● Exercise aim:
The answer must be an exact transcription of the lines below from the first through the one containing "TELTEKS CABLU IMPEX", with the pictures left out; please add nothing else.

● Dataset records:

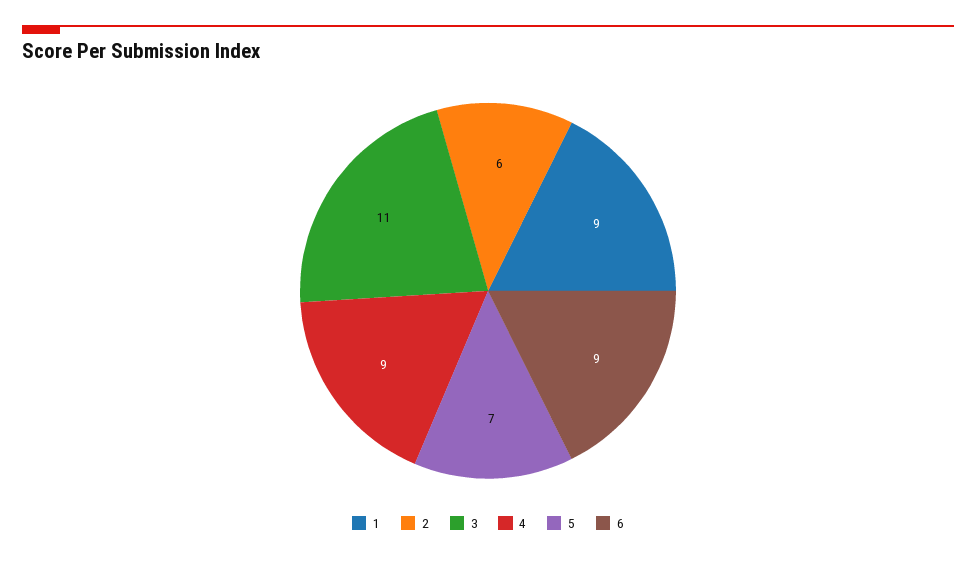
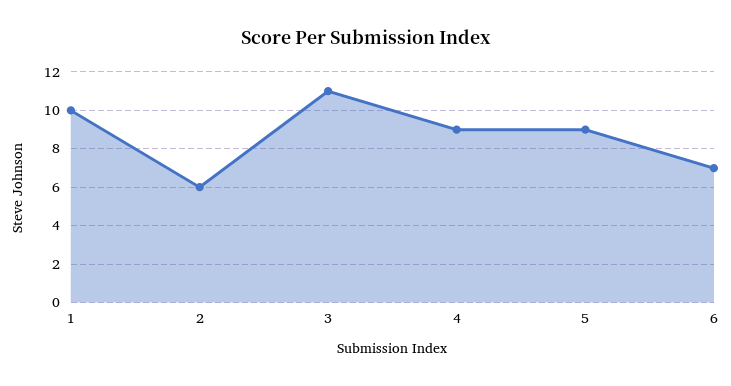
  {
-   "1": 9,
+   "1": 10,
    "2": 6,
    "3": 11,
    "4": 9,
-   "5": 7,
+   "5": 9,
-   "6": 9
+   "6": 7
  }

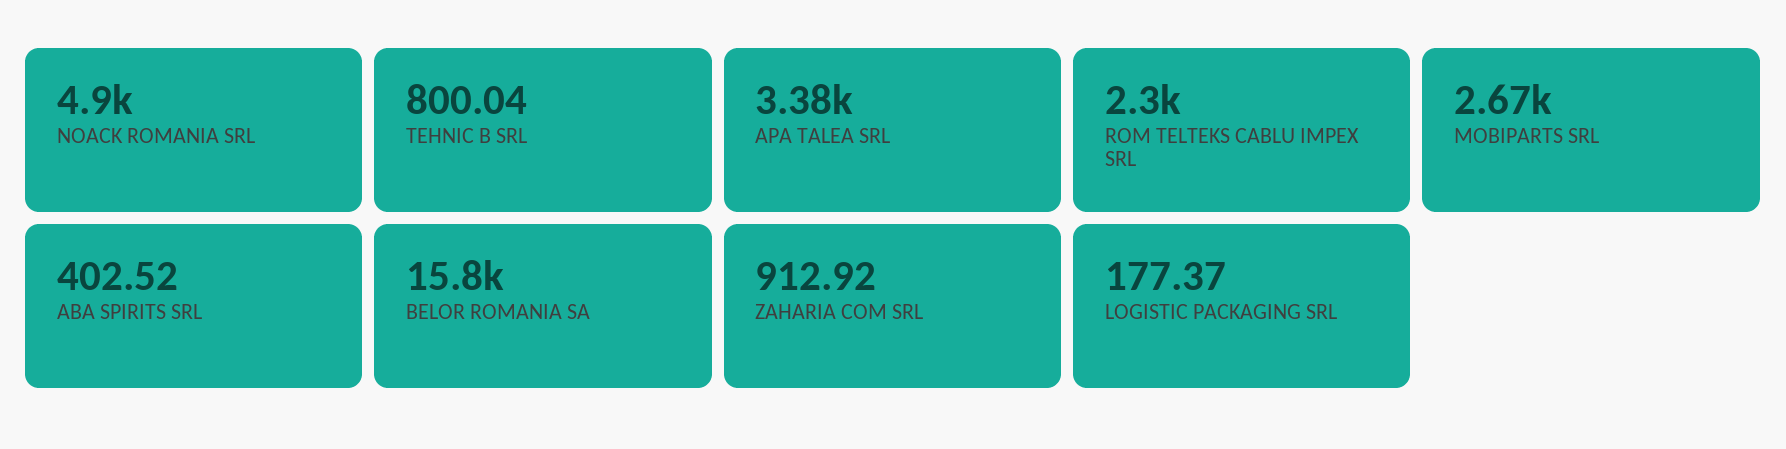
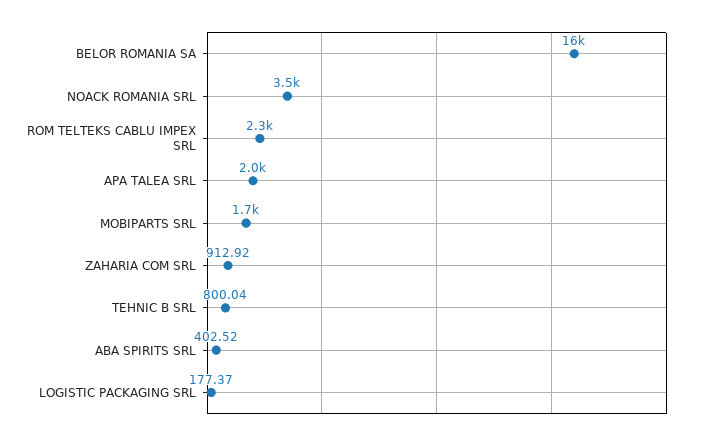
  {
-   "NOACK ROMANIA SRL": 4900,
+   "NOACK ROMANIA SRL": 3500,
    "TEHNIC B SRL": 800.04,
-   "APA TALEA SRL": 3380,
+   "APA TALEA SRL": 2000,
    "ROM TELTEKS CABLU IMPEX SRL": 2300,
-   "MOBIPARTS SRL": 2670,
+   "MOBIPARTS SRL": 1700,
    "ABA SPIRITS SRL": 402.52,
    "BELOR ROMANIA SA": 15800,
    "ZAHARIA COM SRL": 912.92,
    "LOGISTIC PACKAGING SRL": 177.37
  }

● Answer to this task:
  {
-   "1": 9,
+   "1": 10,
    "2": 6,
    "3": 11,
    "4": 9,
-   "5": 7,
+   "5": 9,
-   "6": 9
+   "6": 7
  }

  {
-   "NOACK ROMANIA SRL": 4900,
+   "NOACK ROMANIA SRL": 3500,
    "TEHNIC B SRL": 800.04,
-   "APA TALEA SRL": 3380,
+   "APA TALEA SRL": 2000,
    "ROM TELTEKS CABLU IMPEX SRL": 2300,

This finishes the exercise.